Worth reading. Prof. GHILARDUCCI has been saying for years that the 401(k) system has failed and her arguments are sound. While abolishing them may not be the answer, her recommendation for mandatory contributions to retirement accounts may be part of a much better answer. People simply aren’t saving enough through 401(k)s and incremental changes – like now folks may automatically be enrolled (but with an option to opt-out) are only starting to take root. Between automatic enrollment, and the new expense disclosure (which goes into effect this month), it’s clear that some of the failings of the 401(k) system are finally being addressed. Nevertheless, it looks like these are small patches on a massive problem and not nearly enough.
Read the article:
July 21, 2012Our Ridiculous Approach to Retirement
By TERESA GHILARDUCCI
I WORK on retirement policy, so friends often want to talk about their own retirement plans and prospects. While I am happy to have these conversations, my friends usually walk away feeling worse — for good reason.
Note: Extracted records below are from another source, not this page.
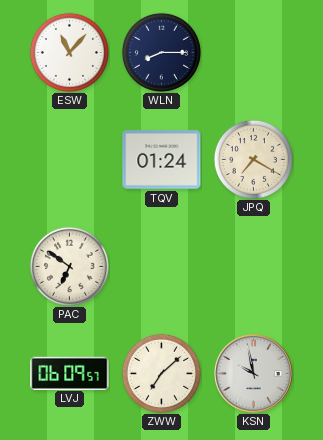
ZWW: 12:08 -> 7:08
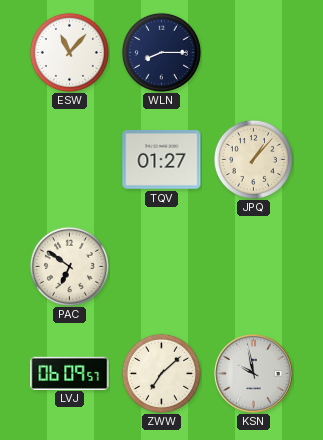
TQV: 01:24 -> 01:27
JPQ: 7:20 -> 1:07
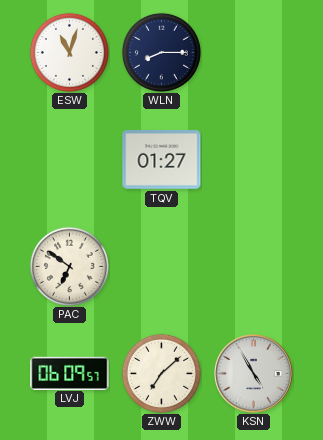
ESW: 11:07 -> 11:03
JPQ: 1:07 -> none
KSN: 9:58 -> 4:55
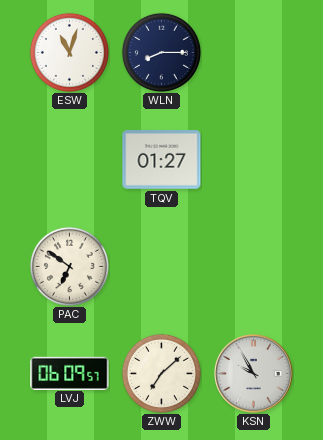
KSN: 4:55 -> 9:55
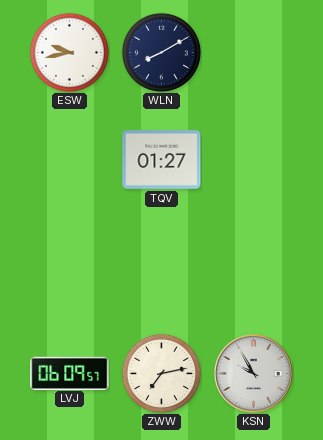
ESW: 11:03 -> 9:43
WLN: 8:15 -> 8:10
PAC: 6:51 -> none
ZWW: 7:08 -> 7:13
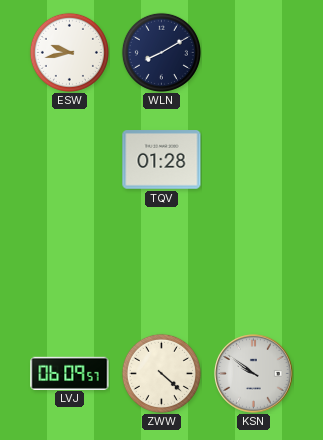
TQV: 01:27 -> 01:28
ZWW: 7:13 -> 4:22
KSN: 9:55 -> 9:51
Seventy-five percent of Americans nearing retirement age in 2010 had less than $30,000 in their retirement accounts. The specter of downward mobility in retirement is a looming reality for both middle- and higher-income workers. Almost half of middle-class workers, 49 percent, will be poor or near poor in retirement, living on a food budget of about $5 a day.
In my ad hoc retirement talks, I repeatedly hear about the “guy.” This is a for-profit investment adviser, often described as, “I have this guy who is pretty good, he always calls, doesn’t push me into investments.” When I ask how much the “guy” costs, or if the guy has fiduciary loyalty — to the client, not the firm — or if their investments do better than a standard low-fee benchmark, they inevitably don’t know. After hearing about their magical guy, I ask about their “number.”
To maintain living standards into old age we need roughly 20 times our annual income in financial wealth. If you earn $100,000 at retirement, you need about $2 million beyond what you will receive from Social Security. If you have an income-producing partner and a paid-off house, you need less. This number is startling in light of the stone-cold fact that most people aged 50 to 64 have nothing or next to nothing in retirement accounts and thus will rely solely on Social Security.